Wednesday, August 26, 2009

Oops

Over the last week or so, I have wondered if media types ever get tired of getting what they wanted.

All summer long the media has been salivating over the prospect of an actual media event with Dany Heatley. Without real, hard news to go on, the media has enjoyed the opportunity to speculate as to Heatley's real or imagined complaints, as well as to drag what is left of his character through the mud. The resulting column inches have ranged from insightful analysis through studied indifference and ending at borderline-libelous vitriol.

But last week, Heatley ran out of time to hide and popped up at a media event just before the Olympic team orientation camp.

At which he said precisely nothing new.

This led to another brief round of analysis touting how selfish and unrealistic Heatley's views on his role in the team really is. But since then, since Heatley has continued to say precisely nothing new, the story has almost totally run out of air.

Which I suppose is a 20-20-hindsight lesson for the Heatley camp. If he'd had this media event in June when the story broke, it would have been all over by Canada Day. Well until his refusal to go to Edmonton breathed new life into it, but even that would have lasted less than a week.

In the absence of facts, the media is free to churn itself into a frenzy over theories, rumors, and speculation. Throwing facts on the fire will result in a brief burst of coverage, but after that it will fizzle out for the most part.

Now the collective media has a problem: how to continue to breathe life into this story now that speculation is off the table.

Personally my view hasn't changed -- I have been a proponent of trading Heatley for hockey reasons since last season.

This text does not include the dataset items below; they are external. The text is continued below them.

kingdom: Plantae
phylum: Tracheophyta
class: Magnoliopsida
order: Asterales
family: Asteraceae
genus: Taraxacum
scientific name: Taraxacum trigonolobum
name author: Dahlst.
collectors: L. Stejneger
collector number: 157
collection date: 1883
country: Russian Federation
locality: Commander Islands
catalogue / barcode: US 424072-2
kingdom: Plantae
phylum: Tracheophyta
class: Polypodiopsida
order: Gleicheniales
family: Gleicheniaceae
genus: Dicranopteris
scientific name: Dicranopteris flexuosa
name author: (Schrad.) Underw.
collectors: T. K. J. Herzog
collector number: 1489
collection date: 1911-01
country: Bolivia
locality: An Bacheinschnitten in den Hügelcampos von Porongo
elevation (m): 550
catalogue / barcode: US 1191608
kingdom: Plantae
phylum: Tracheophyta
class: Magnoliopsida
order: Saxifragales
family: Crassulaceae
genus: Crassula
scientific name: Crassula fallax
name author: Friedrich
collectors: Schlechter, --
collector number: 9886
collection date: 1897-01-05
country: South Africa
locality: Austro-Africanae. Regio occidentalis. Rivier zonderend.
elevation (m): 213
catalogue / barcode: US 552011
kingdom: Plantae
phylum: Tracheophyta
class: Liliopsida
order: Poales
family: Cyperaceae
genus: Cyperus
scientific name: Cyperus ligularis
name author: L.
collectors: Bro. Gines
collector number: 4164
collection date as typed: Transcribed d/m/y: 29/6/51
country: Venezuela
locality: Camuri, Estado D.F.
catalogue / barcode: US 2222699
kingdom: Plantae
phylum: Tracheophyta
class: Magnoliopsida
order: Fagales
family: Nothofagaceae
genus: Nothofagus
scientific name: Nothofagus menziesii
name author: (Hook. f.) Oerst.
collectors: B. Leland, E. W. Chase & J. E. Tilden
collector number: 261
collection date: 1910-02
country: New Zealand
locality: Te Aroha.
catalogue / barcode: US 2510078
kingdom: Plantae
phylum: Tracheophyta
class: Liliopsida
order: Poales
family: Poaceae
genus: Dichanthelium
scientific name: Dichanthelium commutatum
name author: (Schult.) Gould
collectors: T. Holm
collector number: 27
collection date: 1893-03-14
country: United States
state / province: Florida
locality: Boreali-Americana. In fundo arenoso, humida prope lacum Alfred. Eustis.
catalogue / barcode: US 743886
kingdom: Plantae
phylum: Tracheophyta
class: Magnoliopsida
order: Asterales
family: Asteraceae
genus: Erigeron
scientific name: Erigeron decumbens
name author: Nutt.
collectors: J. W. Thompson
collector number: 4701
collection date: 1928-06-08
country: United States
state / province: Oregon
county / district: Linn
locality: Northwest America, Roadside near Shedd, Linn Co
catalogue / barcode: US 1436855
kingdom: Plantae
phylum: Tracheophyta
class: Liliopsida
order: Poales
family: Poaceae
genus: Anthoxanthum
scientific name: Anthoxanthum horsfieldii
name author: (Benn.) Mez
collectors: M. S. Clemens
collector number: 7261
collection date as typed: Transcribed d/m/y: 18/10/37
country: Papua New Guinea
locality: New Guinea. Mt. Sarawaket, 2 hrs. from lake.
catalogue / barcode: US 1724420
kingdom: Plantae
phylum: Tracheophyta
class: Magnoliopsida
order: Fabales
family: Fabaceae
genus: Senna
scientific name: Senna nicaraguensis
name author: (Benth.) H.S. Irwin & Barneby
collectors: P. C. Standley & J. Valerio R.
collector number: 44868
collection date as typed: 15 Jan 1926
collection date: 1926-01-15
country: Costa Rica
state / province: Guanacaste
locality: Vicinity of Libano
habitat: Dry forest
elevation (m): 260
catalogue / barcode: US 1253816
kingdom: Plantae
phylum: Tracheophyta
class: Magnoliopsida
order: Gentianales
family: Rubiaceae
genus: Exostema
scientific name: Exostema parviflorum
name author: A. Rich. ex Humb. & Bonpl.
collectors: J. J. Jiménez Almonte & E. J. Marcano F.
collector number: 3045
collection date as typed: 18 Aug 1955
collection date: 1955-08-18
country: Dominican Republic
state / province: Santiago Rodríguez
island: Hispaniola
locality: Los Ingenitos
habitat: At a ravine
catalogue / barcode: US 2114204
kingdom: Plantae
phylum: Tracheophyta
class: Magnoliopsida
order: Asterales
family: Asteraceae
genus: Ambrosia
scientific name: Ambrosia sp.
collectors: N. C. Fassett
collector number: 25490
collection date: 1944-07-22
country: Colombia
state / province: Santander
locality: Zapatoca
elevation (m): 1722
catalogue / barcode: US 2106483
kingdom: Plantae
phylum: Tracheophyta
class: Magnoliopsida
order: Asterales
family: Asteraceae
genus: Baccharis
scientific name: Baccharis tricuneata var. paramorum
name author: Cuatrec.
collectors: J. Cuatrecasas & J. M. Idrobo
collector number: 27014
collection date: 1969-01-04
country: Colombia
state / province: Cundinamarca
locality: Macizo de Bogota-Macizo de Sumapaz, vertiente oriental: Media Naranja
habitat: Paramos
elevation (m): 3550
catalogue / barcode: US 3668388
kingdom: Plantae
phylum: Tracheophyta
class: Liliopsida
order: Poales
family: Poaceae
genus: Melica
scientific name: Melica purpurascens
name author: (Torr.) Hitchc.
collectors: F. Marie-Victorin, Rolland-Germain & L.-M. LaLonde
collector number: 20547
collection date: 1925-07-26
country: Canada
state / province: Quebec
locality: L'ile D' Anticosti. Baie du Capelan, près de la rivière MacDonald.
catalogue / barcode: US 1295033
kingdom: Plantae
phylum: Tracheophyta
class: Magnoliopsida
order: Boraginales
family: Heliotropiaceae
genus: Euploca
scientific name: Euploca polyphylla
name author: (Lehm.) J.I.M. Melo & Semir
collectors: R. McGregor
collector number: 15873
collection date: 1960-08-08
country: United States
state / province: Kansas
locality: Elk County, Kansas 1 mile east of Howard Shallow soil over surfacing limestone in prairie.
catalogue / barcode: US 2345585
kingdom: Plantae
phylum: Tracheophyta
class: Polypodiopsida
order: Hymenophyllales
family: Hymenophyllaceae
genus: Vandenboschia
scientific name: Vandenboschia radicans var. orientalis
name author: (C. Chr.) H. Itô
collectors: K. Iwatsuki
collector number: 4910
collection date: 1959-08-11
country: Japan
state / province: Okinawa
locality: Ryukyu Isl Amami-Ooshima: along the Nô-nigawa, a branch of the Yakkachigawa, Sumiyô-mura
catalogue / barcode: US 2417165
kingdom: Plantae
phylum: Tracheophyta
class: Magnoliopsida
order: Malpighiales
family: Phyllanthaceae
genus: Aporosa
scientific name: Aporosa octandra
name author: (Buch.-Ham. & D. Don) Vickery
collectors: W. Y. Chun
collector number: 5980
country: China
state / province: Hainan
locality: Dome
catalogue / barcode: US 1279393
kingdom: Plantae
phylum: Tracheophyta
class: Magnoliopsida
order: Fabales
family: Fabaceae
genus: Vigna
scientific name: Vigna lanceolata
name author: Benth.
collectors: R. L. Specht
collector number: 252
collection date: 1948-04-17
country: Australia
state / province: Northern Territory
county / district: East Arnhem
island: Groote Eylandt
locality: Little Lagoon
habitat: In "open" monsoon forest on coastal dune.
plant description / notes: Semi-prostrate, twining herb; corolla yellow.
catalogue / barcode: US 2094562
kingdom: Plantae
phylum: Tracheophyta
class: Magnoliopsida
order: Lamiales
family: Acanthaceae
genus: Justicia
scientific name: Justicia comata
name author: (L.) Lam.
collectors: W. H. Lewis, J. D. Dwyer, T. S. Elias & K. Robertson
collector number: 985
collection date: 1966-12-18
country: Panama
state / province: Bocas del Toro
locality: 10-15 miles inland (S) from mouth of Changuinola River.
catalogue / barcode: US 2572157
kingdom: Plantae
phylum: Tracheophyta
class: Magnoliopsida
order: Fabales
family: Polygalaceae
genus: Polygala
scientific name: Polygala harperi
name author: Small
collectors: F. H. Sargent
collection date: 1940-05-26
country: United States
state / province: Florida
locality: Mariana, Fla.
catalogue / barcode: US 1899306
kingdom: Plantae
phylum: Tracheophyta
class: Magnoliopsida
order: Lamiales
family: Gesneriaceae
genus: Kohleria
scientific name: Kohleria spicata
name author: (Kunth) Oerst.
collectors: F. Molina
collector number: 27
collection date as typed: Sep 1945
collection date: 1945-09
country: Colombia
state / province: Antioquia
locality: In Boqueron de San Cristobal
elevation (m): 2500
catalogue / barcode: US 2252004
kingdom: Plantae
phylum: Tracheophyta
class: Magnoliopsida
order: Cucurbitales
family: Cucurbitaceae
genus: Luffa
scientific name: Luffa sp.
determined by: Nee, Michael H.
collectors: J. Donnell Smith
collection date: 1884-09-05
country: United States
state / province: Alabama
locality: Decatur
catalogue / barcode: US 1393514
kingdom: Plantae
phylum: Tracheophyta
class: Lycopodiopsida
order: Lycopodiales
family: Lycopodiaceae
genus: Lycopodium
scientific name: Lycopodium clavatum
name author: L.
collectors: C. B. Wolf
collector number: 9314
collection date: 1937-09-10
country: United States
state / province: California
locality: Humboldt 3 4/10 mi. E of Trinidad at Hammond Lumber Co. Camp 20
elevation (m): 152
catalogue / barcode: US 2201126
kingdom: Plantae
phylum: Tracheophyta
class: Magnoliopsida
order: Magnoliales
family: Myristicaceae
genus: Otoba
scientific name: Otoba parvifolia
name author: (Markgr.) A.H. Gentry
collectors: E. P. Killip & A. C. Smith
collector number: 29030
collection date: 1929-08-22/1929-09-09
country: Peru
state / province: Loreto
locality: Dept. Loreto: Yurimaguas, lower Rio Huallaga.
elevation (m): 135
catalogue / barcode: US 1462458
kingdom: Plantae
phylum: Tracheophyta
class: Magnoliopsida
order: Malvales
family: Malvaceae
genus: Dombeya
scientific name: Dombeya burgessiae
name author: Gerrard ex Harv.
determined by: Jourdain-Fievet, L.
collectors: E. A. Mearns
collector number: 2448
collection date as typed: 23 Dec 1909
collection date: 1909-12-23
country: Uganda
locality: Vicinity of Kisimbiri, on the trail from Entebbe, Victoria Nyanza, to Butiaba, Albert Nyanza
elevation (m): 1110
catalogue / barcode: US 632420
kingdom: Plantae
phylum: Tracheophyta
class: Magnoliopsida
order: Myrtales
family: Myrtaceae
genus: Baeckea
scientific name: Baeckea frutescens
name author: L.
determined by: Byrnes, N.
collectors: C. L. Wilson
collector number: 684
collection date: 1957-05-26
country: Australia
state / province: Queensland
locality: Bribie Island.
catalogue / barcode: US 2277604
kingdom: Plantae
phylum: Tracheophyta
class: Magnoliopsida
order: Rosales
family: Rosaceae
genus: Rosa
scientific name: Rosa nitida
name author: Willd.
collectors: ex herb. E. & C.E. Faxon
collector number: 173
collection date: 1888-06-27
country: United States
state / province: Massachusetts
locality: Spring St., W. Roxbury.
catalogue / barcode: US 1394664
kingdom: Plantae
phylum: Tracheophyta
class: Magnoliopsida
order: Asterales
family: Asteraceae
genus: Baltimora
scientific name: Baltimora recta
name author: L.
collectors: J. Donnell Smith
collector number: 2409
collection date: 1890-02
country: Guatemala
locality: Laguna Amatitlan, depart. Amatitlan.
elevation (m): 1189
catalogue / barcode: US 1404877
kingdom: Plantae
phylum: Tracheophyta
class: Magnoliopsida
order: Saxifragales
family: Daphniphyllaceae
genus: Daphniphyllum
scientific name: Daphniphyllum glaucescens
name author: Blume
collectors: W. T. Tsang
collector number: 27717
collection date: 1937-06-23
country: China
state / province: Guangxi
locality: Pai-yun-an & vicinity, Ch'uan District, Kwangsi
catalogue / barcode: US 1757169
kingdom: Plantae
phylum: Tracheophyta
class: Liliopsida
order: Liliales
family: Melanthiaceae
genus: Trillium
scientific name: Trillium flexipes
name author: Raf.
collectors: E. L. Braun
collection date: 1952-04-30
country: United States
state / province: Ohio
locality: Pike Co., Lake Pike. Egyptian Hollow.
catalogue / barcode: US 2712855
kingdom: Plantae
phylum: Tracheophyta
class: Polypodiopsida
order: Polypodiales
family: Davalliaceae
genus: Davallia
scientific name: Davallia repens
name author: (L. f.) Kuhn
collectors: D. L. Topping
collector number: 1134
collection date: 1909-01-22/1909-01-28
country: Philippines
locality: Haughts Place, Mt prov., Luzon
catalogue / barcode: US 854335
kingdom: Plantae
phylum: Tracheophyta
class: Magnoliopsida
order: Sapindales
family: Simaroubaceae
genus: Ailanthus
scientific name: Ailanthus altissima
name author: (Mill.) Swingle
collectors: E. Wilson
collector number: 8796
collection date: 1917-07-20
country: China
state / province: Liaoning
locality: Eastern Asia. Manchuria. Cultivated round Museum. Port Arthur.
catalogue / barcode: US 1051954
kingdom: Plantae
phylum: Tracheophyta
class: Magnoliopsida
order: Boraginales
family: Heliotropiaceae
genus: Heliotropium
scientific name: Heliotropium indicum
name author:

I still think that Heatley could be traded for the proverbial bag-o-pucks, just because $7 million in cap space can buy a lot of second-line talent in today's league; any value above that, assuming it is real value and not just an assortment of random parts, would be a bonus.

But what is probably going to happen is that Heatley will still be an Ottawa Senator in the fall. He'll get roundly booed the first few games, but his trick of putting the puck in the net will win back the fans. The result will be that the fanbase will be once again firmly behind him and will feel betrayed by the Senators organization when the inevitable trade happens around Christmas.

All of which will probably generate more column inches all over the place, here included. But only on matters which are truly speculative.